Task objective →
A single stretch of the material below is to be transcribed exactly, starting at the line with "Beginning in 20XX, a" and ending after the line with "savings targets laid".
Excerpted data: Begin
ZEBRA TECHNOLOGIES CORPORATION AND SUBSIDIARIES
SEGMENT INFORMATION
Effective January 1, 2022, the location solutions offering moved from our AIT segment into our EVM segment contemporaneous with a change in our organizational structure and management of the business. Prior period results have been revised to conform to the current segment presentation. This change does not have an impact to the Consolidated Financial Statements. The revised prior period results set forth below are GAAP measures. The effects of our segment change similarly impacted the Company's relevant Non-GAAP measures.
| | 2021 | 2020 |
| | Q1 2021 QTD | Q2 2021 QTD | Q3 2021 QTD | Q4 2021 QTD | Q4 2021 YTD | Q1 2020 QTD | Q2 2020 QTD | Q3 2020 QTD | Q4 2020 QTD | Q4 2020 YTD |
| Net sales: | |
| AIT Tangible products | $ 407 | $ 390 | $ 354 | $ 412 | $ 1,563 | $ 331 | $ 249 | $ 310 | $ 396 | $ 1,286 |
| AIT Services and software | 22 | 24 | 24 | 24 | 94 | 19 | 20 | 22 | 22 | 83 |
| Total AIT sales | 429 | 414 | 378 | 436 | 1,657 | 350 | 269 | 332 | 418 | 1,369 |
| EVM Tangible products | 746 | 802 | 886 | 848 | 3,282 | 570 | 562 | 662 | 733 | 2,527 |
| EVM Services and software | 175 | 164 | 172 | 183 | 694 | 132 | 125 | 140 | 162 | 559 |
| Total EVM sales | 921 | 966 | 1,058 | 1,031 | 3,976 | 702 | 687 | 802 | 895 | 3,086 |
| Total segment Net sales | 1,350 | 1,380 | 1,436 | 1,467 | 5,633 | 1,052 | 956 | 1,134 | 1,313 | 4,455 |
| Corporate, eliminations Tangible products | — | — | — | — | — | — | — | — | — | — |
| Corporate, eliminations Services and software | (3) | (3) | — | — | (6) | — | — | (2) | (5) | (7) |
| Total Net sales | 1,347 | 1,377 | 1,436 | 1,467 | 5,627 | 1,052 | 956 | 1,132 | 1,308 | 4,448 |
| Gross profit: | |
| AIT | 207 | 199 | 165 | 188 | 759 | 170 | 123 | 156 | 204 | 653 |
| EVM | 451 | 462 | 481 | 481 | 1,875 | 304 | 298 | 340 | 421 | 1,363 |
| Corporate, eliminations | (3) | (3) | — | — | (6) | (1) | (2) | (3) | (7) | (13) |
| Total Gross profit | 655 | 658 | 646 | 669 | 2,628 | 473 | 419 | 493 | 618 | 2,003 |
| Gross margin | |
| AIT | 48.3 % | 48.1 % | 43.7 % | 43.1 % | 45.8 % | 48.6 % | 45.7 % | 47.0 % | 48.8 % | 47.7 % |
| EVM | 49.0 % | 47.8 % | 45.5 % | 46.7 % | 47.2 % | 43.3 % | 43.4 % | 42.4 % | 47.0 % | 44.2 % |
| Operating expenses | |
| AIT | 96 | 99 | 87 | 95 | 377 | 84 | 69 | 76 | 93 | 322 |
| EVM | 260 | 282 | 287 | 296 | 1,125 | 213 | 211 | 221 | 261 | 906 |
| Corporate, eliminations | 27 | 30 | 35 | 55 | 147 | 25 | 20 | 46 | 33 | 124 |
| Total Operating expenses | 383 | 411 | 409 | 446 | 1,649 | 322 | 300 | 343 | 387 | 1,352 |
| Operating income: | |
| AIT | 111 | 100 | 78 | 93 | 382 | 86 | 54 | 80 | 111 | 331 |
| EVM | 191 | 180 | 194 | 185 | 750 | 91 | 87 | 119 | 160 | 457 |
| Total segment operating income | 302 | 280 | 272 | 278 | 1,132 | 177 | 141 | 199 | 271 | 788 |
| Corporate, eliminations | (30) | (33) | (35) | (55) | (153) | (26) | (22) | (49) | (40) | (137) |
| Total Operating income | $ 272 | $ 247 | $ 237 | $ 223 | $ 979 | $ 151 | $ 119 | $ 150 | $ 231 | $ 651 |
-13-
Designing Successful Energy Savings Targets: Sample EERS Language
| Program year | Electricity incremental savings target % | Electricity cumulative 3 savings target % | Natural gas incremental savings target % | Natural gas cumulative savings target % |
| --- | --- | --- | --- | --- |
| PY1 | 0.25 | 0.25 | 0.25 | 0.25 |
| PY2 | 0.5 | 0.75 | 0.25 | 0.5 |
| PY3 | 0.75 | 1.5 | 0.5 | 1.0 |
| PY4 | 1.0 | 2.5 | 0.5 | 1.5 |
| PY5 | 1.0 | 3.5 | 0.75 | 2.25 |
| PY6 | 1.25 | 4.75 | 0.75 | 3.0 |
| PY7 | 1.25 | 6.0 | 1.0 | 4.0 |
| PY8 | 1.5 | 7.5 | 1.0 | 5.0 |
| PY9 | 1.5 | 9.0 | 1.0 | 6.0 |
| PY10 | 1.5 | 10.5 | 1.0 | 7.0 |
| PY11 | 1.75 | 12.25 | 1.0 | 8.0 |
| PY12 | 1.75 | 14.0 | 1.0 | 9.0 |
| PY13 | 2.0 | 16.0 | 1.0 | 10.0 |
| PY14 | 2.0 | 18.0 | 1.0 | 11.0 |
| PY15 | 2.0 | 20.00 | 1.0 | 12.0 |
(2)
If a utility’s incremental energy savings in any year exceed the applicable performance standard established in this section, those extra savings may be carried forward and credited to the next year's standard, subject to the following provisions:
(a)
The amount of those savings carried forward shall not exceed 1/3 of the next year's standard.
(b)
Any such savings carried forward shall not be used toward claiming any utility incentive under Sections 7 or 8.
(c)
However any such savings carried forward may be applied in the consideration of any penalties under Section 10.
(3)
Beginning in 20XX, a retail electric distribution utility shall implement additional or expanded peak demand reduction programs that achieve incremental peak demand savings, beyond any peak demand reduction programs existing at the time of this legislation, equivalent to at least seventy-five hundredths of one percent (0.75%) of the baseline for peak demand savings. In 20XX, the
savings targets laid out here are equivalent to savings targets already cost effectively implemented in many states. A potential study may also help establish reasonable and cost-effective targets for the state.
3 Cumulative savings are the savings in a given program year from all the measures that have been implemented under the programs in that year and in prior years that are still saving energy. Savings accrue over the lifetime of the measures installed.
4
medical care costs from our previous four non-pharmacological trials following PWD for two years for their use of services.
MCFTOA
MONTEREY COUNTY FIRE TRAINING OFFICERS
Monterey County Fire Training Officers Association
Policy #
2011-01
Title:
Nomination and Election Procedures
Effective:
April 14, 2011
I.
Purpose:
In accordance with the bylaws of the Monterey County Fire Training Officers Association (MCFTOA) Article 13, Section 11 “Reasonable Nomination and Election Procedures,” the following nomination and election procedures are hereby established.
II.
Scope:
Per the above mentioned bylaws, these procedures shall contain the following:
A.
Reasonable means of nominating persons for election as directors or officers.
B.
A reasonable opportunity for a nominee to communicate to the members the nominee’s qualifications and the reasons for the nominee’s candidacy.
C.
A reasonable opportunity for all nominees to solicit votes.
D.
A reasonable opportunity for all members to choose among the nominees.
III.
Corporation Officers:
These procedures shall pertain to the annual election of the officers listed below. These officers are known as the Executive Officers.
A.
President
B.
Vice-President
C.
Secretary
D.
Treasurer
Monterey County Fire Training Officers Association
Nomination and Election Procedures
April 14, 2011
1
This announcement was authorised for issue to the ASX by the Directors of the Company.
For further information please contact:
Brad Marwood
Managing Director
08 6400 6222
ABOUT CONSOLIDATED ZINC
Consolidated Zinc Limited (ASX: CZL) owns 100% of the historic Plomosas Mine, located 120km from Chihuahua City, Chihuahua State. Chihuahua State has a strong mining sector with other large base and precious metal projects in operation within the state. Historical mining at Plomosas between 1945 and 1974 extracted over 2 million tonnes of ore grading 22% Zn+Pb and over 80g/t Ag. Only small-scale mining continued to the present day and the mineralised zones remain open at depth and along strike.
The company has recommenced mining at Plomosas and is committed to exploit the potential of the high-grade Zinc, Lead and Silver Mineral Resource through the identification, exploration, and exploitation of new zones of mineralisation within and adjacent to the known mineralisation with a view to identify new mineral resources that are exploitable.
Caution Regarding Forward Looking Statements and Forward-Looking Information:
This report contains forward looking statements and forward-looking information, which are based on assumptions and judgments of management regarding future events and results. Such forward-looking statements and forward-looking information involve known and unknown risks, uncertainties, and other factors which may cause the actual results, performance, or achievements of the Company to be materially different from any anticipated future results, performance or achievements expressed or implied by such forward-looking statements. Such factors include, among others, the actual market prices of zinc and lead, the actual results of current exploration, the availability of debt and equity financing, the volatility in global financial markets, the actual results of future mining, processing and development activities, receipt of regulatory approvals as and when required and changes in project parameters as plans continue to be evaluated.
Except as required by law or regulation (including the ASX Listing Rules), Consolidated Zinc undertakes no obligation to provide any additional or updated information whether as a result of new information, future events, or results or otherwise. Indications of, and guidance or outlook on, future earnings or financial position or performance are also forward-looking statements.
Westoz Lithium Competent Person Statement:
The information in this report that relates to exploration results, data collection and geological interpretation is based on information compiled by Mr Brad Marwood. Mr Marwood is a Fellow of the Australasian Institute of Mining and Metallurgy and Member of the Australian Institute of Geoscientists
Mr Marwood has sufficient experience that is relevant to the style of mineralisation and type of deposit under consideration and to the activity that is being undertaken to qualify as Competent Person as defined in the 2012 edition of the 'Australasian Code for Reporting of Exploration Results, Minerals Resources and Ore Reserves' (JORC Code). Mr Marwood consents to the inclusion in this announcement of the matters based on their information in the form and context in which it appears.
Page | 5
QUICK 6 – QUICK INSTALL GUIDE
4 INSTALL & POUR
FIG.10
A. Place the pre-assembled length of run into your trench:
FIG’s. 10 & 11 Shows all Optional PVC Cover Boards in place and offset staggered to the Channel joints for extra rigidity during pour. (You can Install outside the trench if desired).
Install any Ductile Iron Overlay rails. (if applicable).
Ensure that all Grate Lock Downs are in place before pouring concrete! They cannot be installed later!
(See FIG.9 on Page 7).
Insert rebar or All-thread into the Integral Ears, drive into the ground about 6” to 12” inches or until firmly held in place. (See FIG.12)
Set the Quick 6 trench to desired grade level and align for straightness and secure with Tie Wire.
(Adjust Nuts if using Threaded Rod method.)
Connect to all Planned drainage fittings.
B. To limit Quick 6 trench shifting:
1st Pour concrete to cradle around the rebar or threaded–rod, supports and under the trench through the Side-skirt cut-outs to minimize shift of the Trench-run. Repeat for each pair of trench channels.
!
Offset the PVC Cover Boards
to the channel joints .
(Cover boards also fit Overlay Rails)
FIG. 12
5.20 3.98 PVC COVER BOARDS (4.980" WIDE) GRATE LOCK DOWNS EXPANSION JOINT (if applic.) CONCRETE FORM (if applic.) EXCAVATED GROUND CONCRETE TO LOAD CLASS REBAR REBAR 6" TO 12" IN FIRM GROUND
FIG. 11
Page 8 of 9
Excerpted data: End
Expected answer →
Beginning in 20XX, a retail electric distribution utility shall implement additional or expanded peak demand reduction programs that achieve incremental peak demand savings, beyond any peak demand reduction programs existing at the time of this legislation, equivalent to at least seventy-five hundredths of one percent (0.75%) of the baseline for peak demand savings. In 20XX, the
savings targets laid out here are equivalent to savings targets already cost effectively implemented in many states. A potential study may also help establish reasonable and cost-effective targets for the state.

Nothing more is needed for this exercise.